Photo by Mark Zuckerman / NATS INSIDER
Adam Dunn's bat has directly contributed to 16 Nationals wins this season.
If the ultimate issue with Dunn is whether his positive offensive performance outweighs his negative defensive performance, then doesn't the question boil down to this: How many games has he won with his bat this year, and how many games has he lost with his glove?
There's no easy way to calculate the defensive question, not without going back and analyzing every defensive play Dunn was involved in over the the last 158 games. I did, however, come up with one method of evaluating his offensive contribution: How many times his offensive production has been the difference in the Nationals winning a game.
How do you figure that out? Well, I decided to look up how many times this season Dunn's RBI total was greater than or equal to the Nats' margin of victory.
The answer: 16.
Is that a lot? Is that a little? Is that average? I had no idea. So I started running the same test with some other Nationals regulars. Ryan Zimmerman has done it 10 times. Ian Desmond has done it six times. Josh Willingham did it 10 times before his season ended in mid-August.
OK, so Dunn clearly leads the Nats in this department. What about around the league? I looked at all the top NL MVP candidates. Carlos Gonzalez has done it 17 times. Joey Votto has done it 16 times. Troy Tulowitzki has done it 12 times. Adrian Gonzalez has done it 10 times. Albert Pujols has done it nine times. (Just for fun, Carlos Pena has done it nine times.)
So Dunn ranks among the best players in the league in this department.
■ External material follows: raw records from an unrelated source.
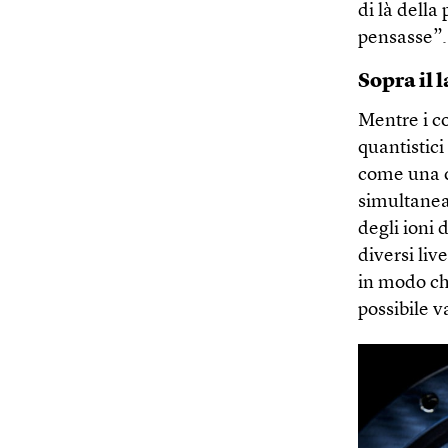
di là della
pensasse”.
Sopra il 
Mentre i co
quantistici
come una q
simultanea
degli ioni 
diversi liv
in modo che
possibile v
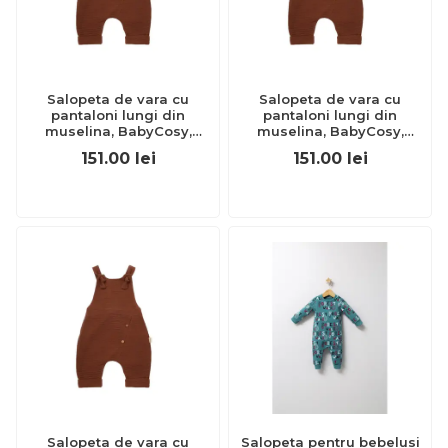
Salopeta de vara cu
Salopeta de vara cu
pantaloni lungi din
pantaloni lungi din
muselina, BabyCosy,
muselina, BabyCosy,
100%bumbac, caramiziu
100%bumbac, caramiziu
151.00
lei
151.00
lei
(Marime: 18-24 Luni)
(Marime: 6-9 luni) JEMBC-
JEMBC-CSYM7007-18
CSYM7007-6
Salopeta de vara cu
Salopeta pentru bebelusi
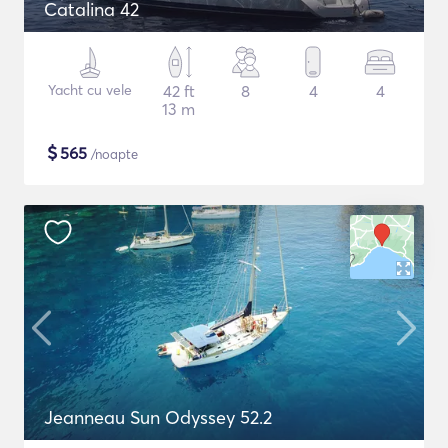
Catalina 42
Yacht cu vele
42 ft
8
4
4
13 m
$
565
/noapte
Jeanneau Sun Odyssey 52.2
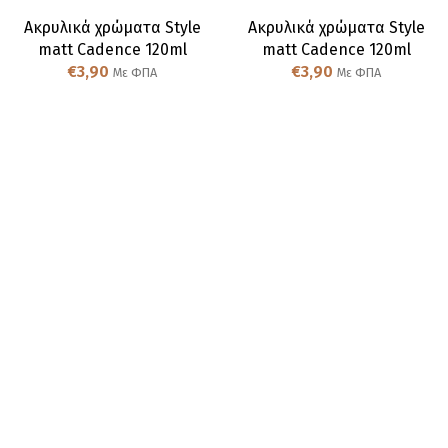
Ακρυλικά χρώματα Style
Ακρυλικά χρώματα Style
matt Cadence 120ml
matt Cadence 120ml
€
3,90
€
3,90
Με ΦΠΑ
Με ΦΠΑ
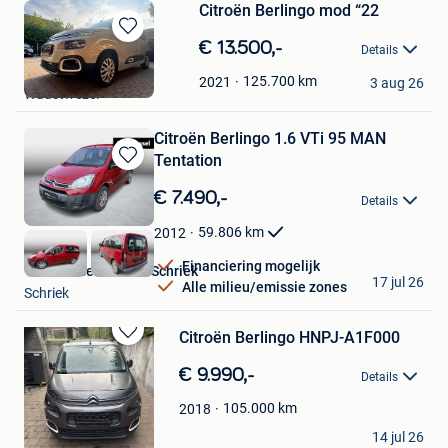
Citroën Berlingo mod “22
Bewaren
€ 13.500,-
Details
in
ad
Mijn
125.700
km
2021
3 aug 26
Wuustwezel
Favorieten
Citroën Berlingo 1.6 VTi 95 MAN
Tentation
Bewaren
in
€ 7.490,-
Details
Mijn
Favorieten
59.806
km
2012
Financiering mogelijk
Van Mossel Citroen Schriek
17 jul 26
Alle milieu/emissie zones
Schriek
Citroën Berlingo HNPJ-A1F000
Bewaren
in
€ 9.990,-
Details
Mijn
Favorieten
105.000
km
2018
maarten
14 jul 26
Genk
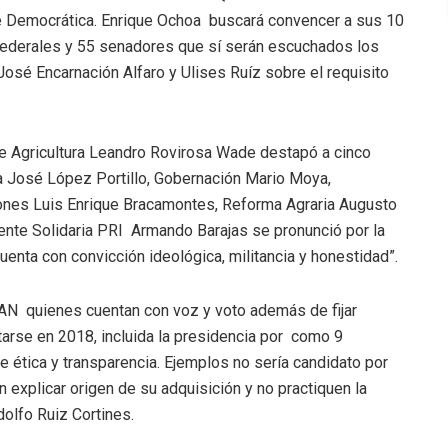
nte Democrática. Enrique Ochoa buscará convencer a sus 10
federales y 55 senadores que sí serán escuchados los
osé Encarnación Alfaro y Ulises Ruíz sobre el requisito
de Agricultura Leandro Rovirosa Wade destapó a cinco
a José López Portillo, Gobernación Mario Moya,
ones Luis Enrique Bracamontes, Reforma Agraria Augusto
ente Solidaria PRI Armando Barajas se pronunció por la
uenta con convicción ideológica, militancia y honestidad”.
 AN quienes cuentan con voz y voto además de fijar
utarse en 2018, incluida la presidencia por como 9
ética y transparencia. Ejemplos no sería candidato por
 explicar origen de su adquisición y no practiquen la
olfo Ruiz Cortines.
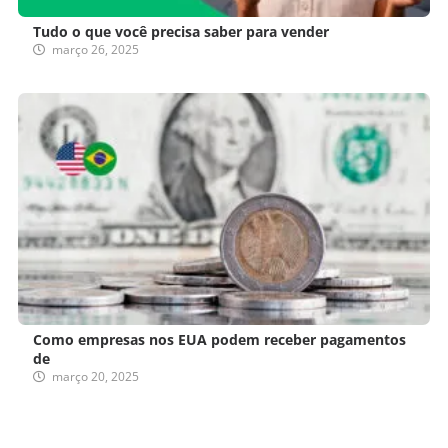
Tudo o que você precisa saber para vender
março 26, 2025
Como empresas nos EUA podem receber pagamentos
de
março 20, 2025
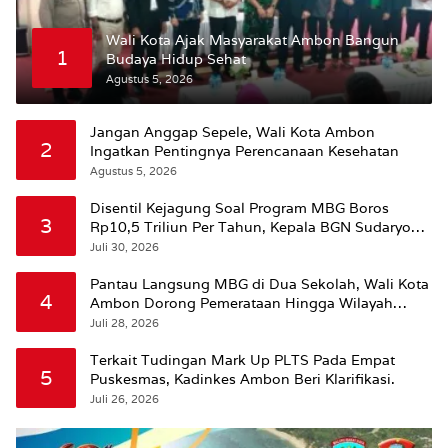
Wali Kota Ajak Masyarakat Ambon Bangun
1
Budaya Hidup Sehat
Agustus 5, 2026
Jangan Anggap Sepele, Wali Kota Ambon
2
Ingatkan Pentingnya Perencanaan Kesehatan
Agustus 5, 2026
Disentil Kejagung Soal Program MBG Boros
3
Rp10,5 Triliun Per Tahun, Kepala BGN Sudaryono
Beri Penjelasan
Juli 30, 2026
Pantau Langsung MBG di Dua Sekolah, Wali Kota
4
Ambon Dorong Pemerataan Hingga Wilayah
Leitimur Selatan
Juli 28, 2026
Terkait Tudingan Mark Up PLTS Pada Empat
5
Puskesmas, Kadinkes Ambon Beri Klarifikasi.
Juli 26, 2026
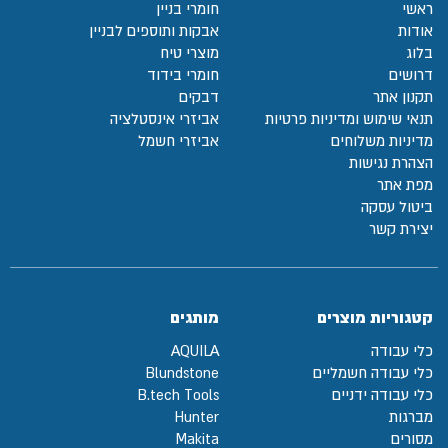
ראשי
חומרי בניין
אודות
אבקות ותוספים לבניין
בלוג
מוצרי טיח
דרושים
חומרי בידוד
תקנון אתר
דבקים
תנאי שימוש ומדיניות פרטיות
אביזרי אינסטלציה
מדיניות משלוחים
אביזרי חשמל
הצהרת נגישות
מפת אתר
ביטול עסקה
יצירת קשר
קטגוריות מוצרים
מותגים
כלי עבודה
AQUILA
כלי עבודה חשמליים
Blundstone
כלי עבודה ידניים
B.tech Tools
מברגות
Hunter
מסורים
Makita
Does that prove he's one of the most valuable offensive players in baseball? No. This is hardly scientific research here, and I fully admit it doesn't take into account all sorts of other factors. You can help your team win a game without driving in a run. You can also fail to deliver in far more games your team winds up losing by one or two runs.
But I think everyone pretty much agrees that Dunn has had plenty of offensive value to the Nationals. The question is whether that's superseded by his negative defensive value.
Again, I don't have a quick and easy method for determining that. But let me ask you this: If we're saying Dunn's bat has directly contributed to 16 wins this season, has his glove directly contributed to 16 losses? Off the top of my head, I can't think of more than three or four games tops that I felt like Dunn cost the Nats because of defense.
Is this the be-all, end-all argument for re-signing Dunn? No. But perhaps it helps give some quantitative measure of his value to the Nationals, in terms non-sabermetricians can understand.